O Globo
O professor Antonio Delfim Netto faz
falta. Ele era um eventual conselheiro de Lula e
morreu em agosto.
Diante da carestia dos alimentos, Delfim
poderia mostrar a Lula como é possível fabricar quedas artificiais ou
momentâneas de preços. Poderia, sobretudo, mostrar que algumas medidas servem
para nada.
Confrontados com a carestia, presidentes e
hierarcas passam por duas fases. Na primeira, culpam o povo que compra gêneros
caros (Lula já queimou essa etapa). Na segunda, acreditam em medidas pontuais
(Lula entrou nesse estágio).
Delfim alertaria o presidente contra os
colaboradores que oferecem soluções mágicas. Nesse ramo, ele superou o grande
Houdini, mas não acreditava nos próprios truques. Ele conhecia as limitações do
poder de Brasília e por isso tornou-se um valioso conselheiro longe dela.
Na quinta-feira, o vice-presidente Geraldo
Alckmin reuniu hierarcas para anunciar medidas de combate à carestia.
Repetiu-se o cenário do anúncio do pacote de contenção de gastos, anunciado por
Haddad. Estava todo mundo lá, menos Lula. Como disse um sábio à época, se fosse
para dar certo, Lula faria o anúncio.
Lula não dispõe mais dos conselhos de Delfim
e está diante de um processo de fritura de Fernando Haddad, seu ministro da
Fazenda. Trata-se de uma fritura especial. Há quem traga o óleo e também a
frigideira, mas falta o sujeito que controla o fogão, e ele é o presidente da
República.
Lula não fritou Antonio Palocci no seu primeiro mandato, apesar dos sinais emitidos por Dilma Rousseff, chefe de sua Casa Civil. (Hoje, quem está na cadeira é Rui Costa, com sua malquerença em relação a Haddad).
Como ministro da Fazenda, Agricultura e
Planejamento, Delfim mandou na economia até 1985. Deixou o governo com a
inflação em 224% enquanto cantava-se “O povo está a fim, da cabeça do Delfim”.
(Ele tinha na sua sala um Delfim sem cabeça emoldurado.)
Depois que ele foi embora, fritaram-se nove
ministros da Fazenda, até que Itamar Franco colocou Fernando Henrique Cardoso
na cadeira. Ambos sabiam o que fazer, a inflação foi derrubada e o Brasil
voltou a ter uma moeda, o Real. Fritar ministros era fácil. Difícil era decidir
o que fazer.
Graças ao Banco Central, a inflação está
contida, mas a carestia está solta e o governo, sem saber o que fazer, mostra
que sabe organizar eventos. No de quinta-feira, o som das perguntas falhava.

[Tarefas com gráficos e resposta curta]
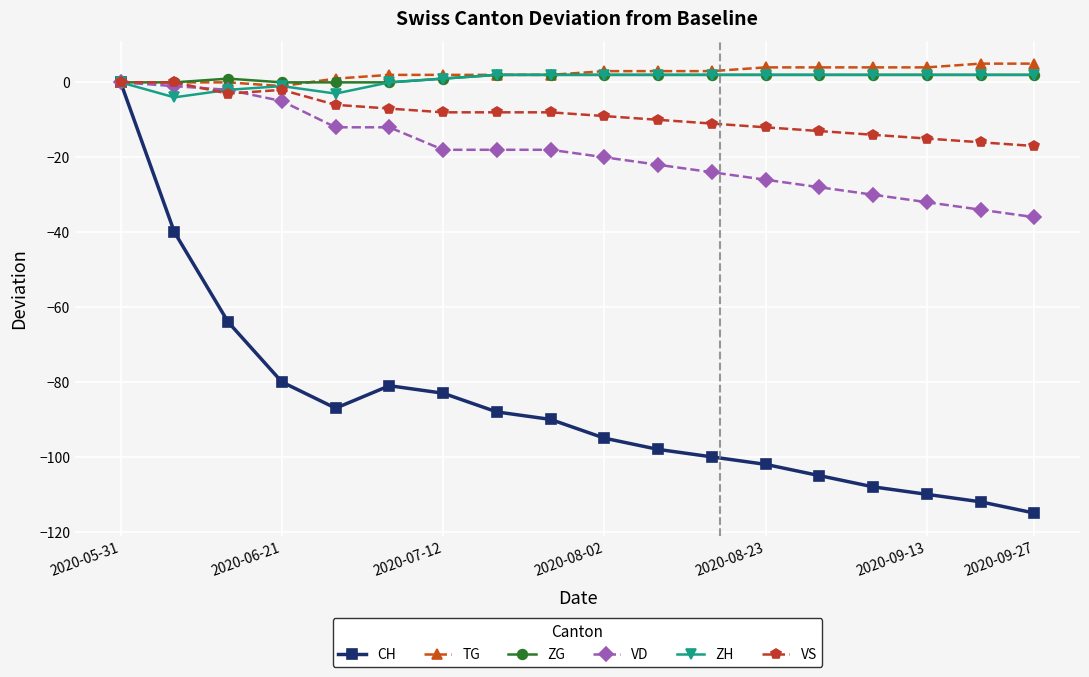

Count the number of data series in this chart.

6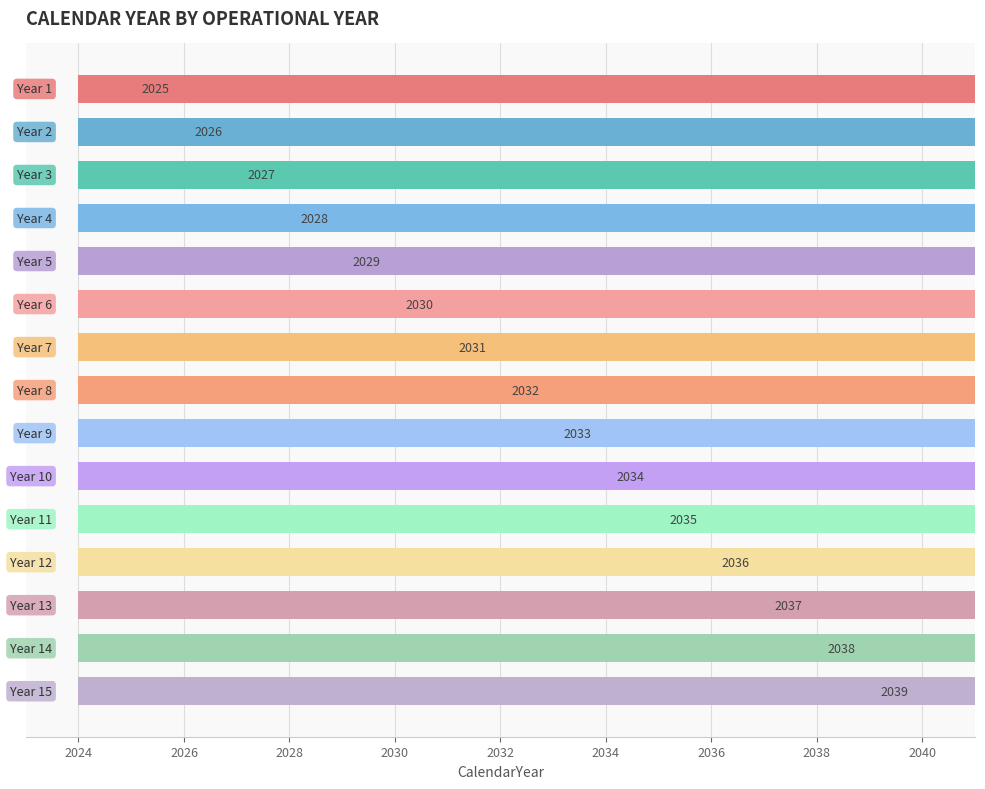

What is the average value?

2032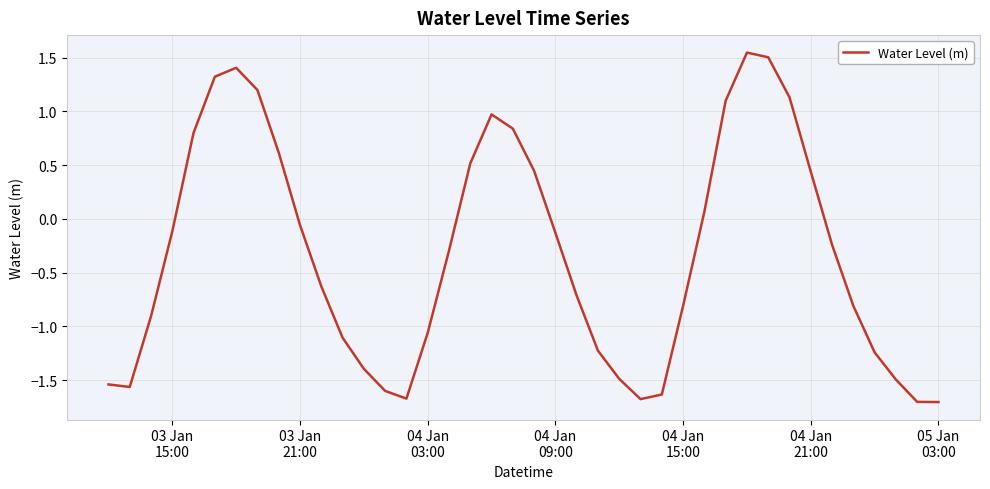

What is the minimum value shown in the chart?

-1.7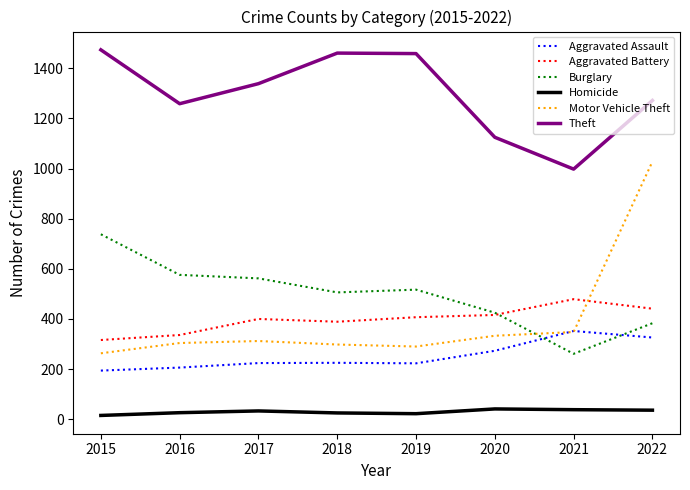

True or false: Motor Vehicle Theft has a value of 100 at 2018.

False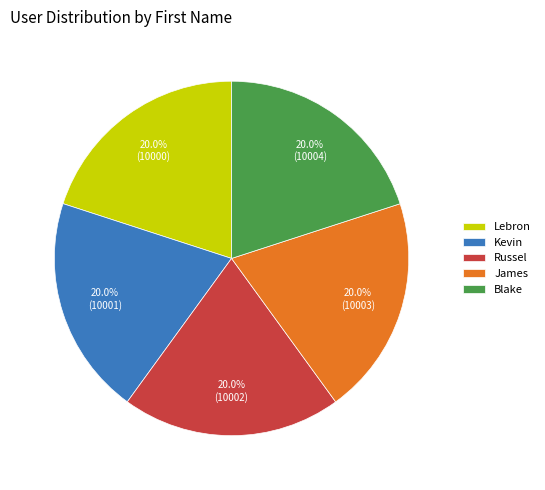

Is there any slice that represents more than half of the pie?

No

Instruções:
(a) Resuma o texto em duas frases.
(b) Reescreva fielmente o trecho do texto que vai de "Lula não fritou" até "o que fazer.".

Respostas:
(a) Diante da carestia dos alimentos, Lula não conta mais com os conselhos de Delfim Netto, morto em agosto, que poderia lhe mostrar que algumas medidas servem para nada e alertá-lo contra colaboradores com soluções mágicas. Enquanto isso, Haddad passa por um processo de fritura, e o governo, sem saber o que fazer, organiza eventos como o anúncio de quinta-feira, feito por Alckmin sem a presença de Lula.

(b)
Lula não fritou Antonio Palocci no seu primeiro mandato, apesar dos sinais emitidos por Dilma Rousseff, chefe de sua Casa Civil. (Hoje, quem está na cadeira é Rui Costa, com sua malquerença em relação a Haddad).
Como ministro da Fazenda, Agricultura e
Planejamento, Delfim mandou na economia até 1985. Deixou o governo com a
inflação em 224% enquanto cantava-se “O povo está a fim, da cabeça do Delfim”.
(Ele tinha na sua sala um Delfim sem cabeça emoldurado.)
Depois que ele foi embora, fritaram-se nove
ministros da Fazenda, até que Itamar Franco colocou Fernando Henrique Cardoso
na cadeira. Ambos sabiam o que fazer, a inflação foi derrubada e o Brasil
voltou a ter uma moeda, o Real. Fritar ministros era fácil. Difícil era decidir
o que fazer.